Extract provided:
The weather here was a good deal better than that today and in spite of a brisk wind, it seemed too good a chance to miss so after breakfast (and with the minimum amount of time wasting), I got the fairly speedy bike out  and went for a pedal.

There has been any amount of loose gravel put on the back roads in our area recently so it was quite hard to find a route which didn’t involve pedalling through some of it.  In the end, I chose the nearest section and pedalled slowly for the first mile and half out of town until I was clear of it.

It was quite chilly when I set out but the weather cheered up as I went along and the wind kindly blew me home so I have had far worse rides than this.

I stopped just before Lockerbie to take a picture which sums up the country along the Lockerbie road for me….hilly but scenic.

Lockerbie road

The clouds were beginning to break up and shortly after leaving Lockerbie on the Dalton road, the sun came out.  I was in the rolling green country of Annandale by this time.

Dalton road

There are wide open views on every side.

Burnswark

A pheasant in the foreground and Burnswark Hill on the skyline.

I crossed the River Annan twice and it was obvious that it had rained more in the west last night than it had in Langholm as the river level was quite high and the water quite brown.

Dataset extract:
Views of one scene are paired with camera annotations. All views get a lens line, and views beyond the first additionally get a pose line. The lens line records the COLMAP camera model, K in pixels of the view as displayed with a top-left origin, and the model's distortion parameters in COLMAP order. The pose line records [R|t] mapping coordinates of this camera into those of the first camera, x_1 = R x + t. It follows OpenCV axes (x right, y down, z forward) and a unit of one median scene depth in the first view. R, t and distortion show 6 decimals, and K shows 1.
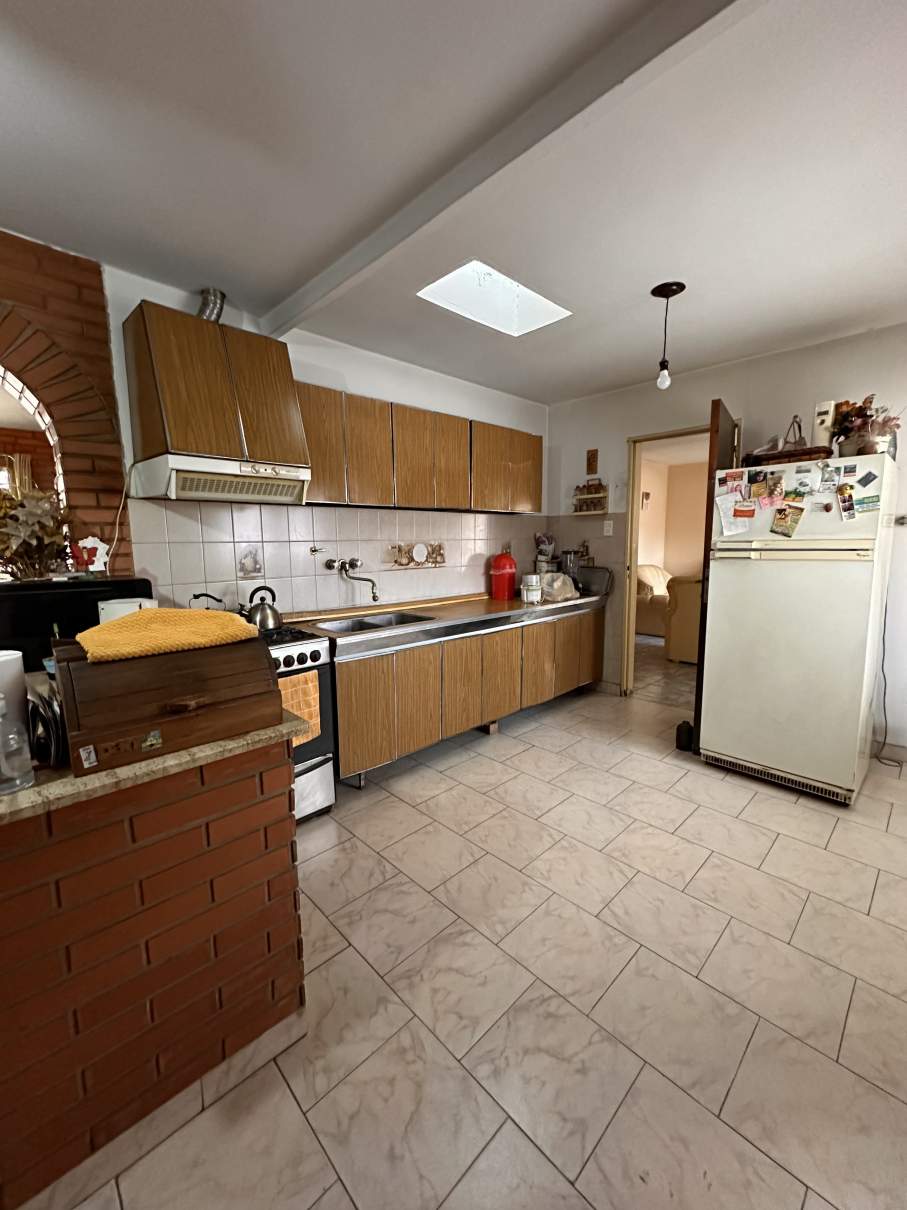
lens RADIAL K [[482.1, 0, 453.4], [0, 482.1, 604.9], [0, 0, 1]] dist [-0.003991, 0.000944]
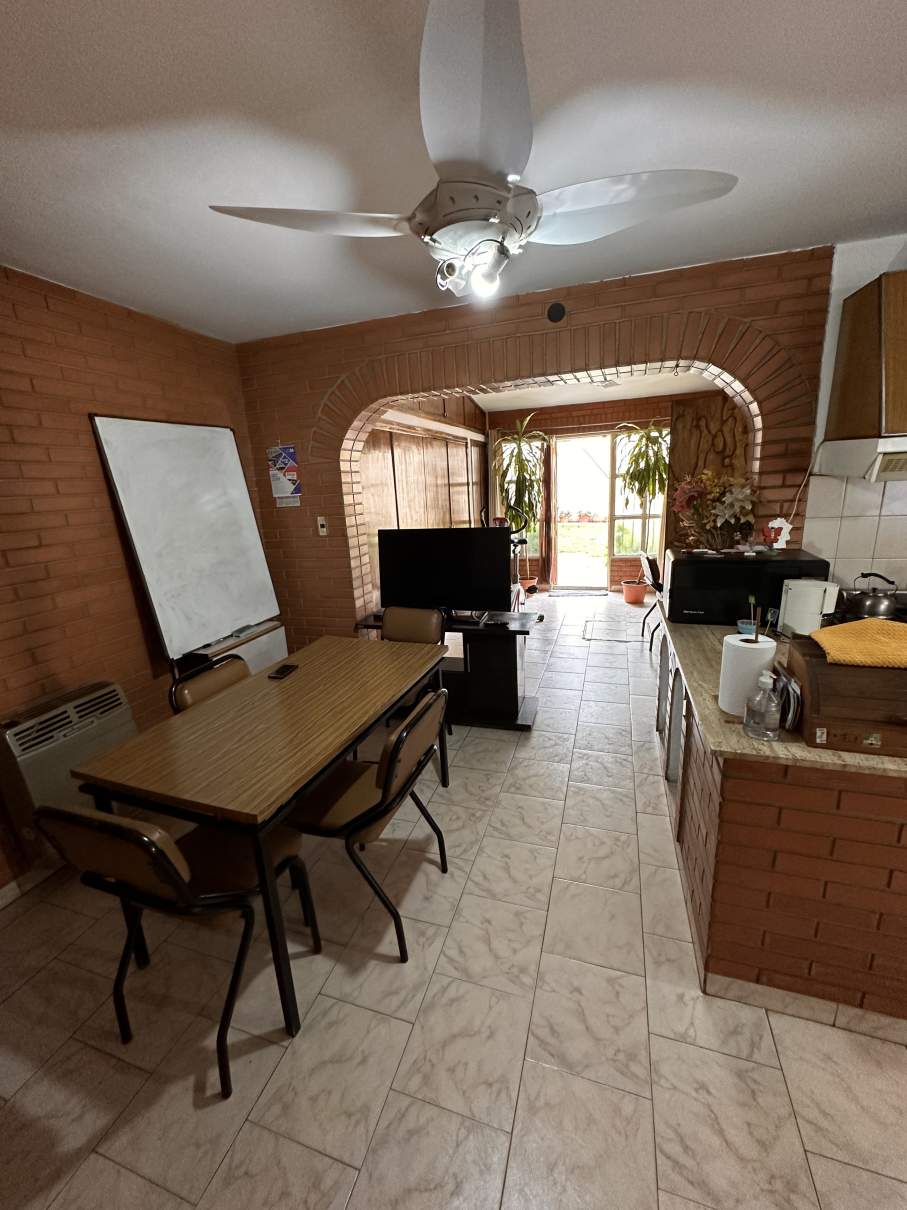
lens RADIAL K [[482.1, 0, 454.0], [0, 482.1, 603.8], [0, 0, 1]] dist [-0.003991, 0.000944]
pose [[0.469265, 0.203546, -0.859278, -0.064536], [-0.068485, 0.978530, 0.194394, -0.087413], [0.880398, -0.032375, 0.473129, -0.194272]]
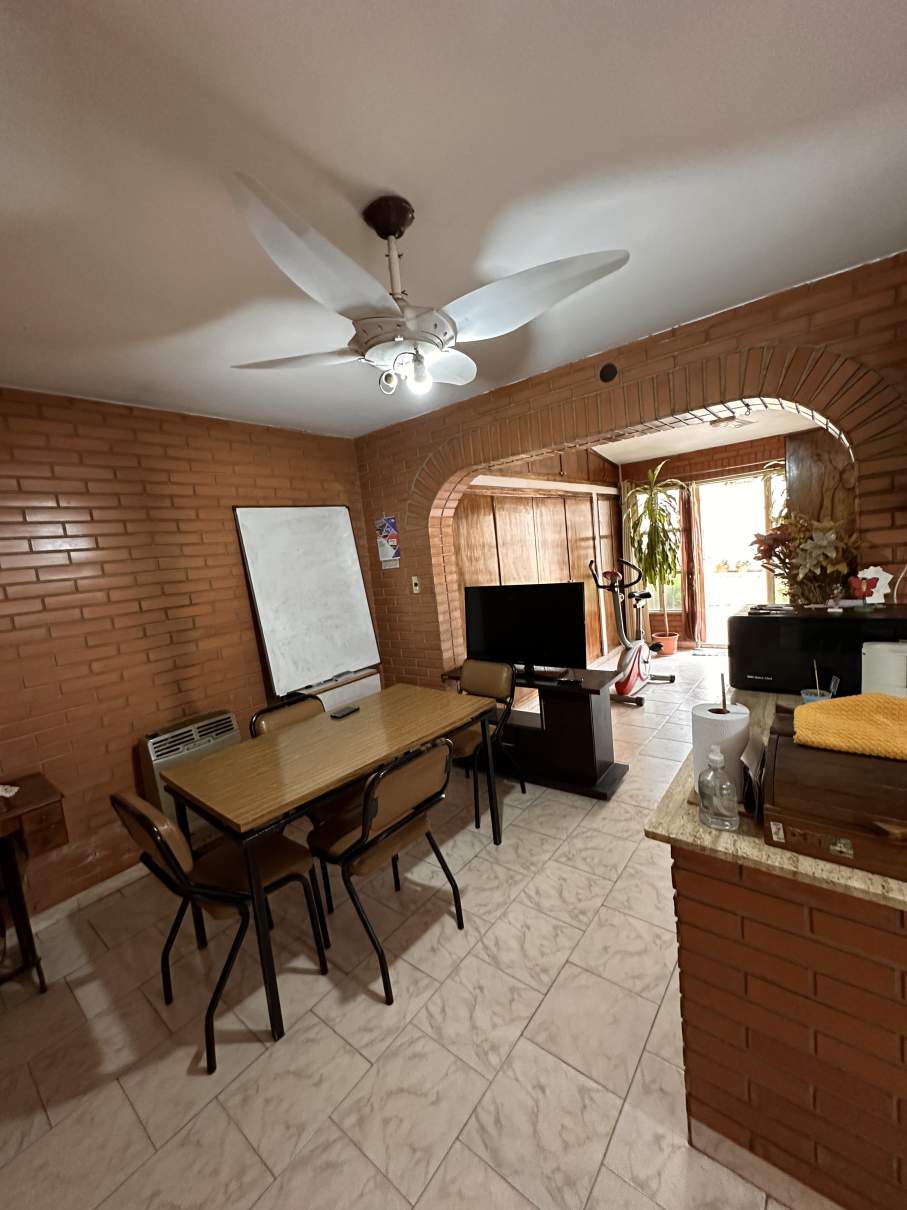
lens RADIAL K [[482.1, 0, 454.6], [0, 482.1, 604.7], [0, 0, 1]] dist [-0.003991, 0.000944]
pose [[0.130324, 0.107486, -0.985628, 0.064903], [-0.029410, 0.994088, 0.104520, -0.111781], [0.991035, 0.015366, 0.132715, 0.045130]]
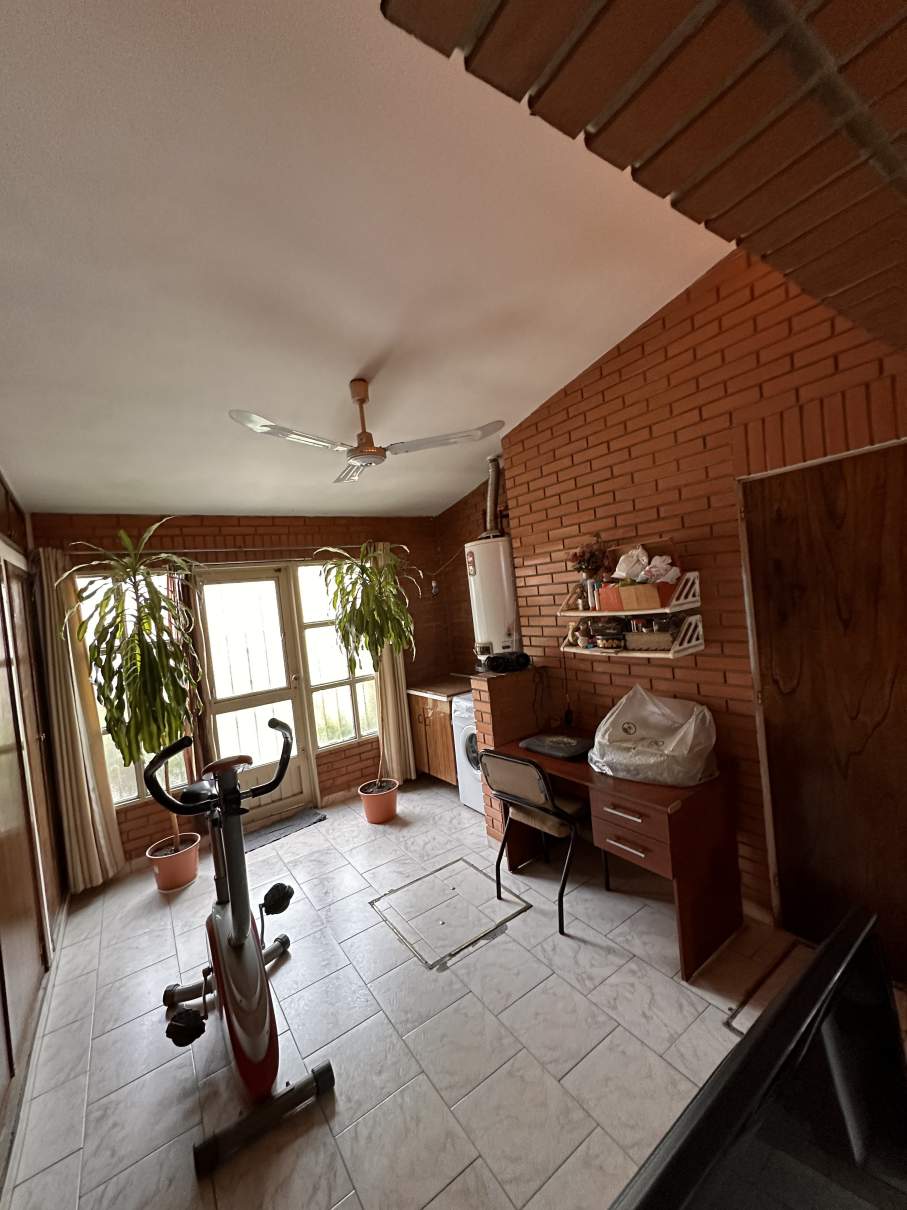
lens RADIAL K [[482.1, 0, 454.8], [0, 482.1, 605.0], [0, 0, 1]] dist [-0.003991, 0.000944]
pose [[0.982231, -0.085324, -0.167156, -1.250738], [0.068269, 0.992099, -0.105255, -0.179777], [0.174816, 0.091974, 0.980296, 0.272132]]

...

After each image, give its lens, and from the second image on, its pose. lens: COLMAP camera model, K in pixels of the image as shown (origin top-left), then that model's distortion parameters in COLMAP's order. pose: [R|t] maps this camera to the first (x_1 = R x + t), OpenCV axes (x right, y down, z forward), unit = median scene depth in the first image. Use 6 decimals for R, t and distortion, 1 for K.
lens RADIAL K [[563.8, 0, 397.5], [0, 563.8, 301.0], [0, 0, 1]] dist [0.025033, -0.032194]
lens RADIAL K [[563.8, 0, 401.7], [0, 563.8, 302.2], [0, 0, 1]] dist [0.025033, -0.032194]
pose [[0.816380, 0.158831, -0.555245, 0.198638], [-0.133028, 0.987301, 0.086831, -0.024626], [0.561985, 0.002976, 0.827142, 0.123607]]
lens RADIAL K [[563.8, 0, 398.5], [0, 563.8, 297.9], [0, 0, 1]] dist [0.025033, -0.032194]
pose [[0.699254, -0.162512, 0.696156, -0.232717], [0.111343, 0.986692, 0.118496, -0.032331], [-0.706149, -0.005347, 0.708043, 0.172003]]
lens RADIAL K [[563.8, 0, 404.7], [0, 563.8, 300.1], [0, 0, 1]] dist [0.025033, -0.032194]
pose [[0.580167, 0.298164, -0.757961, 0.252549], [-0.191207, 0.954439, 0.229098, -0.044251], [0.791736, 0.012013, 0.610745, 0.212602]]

...

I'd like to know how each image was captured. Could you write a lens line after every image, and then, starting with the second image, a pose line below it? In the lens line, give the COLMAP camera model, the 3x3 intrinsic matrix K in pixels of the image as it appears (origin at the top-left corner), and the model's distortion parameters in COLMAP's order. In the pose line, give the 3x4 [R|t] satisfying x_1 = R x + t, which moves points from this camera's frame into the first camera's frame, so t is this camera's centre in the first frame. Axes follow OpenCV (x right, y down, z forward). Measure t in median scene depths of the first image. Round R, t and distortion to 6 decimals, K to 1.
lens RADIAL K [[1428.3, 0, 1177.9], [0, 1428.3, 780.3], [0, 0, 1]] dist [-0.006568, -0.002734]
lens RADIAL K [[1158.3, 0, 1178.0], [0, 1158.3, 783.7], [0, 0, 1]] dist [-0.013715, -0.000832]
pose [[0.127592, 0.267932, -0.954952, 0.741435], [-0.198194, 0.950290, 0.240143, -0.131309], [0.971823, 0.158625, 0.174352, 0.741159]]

Work to be completed: According to the cycling account, why was it hard to find a route on the back roads?

Task answer: A great deal of loose gravel had recently been put on the back roads in the area.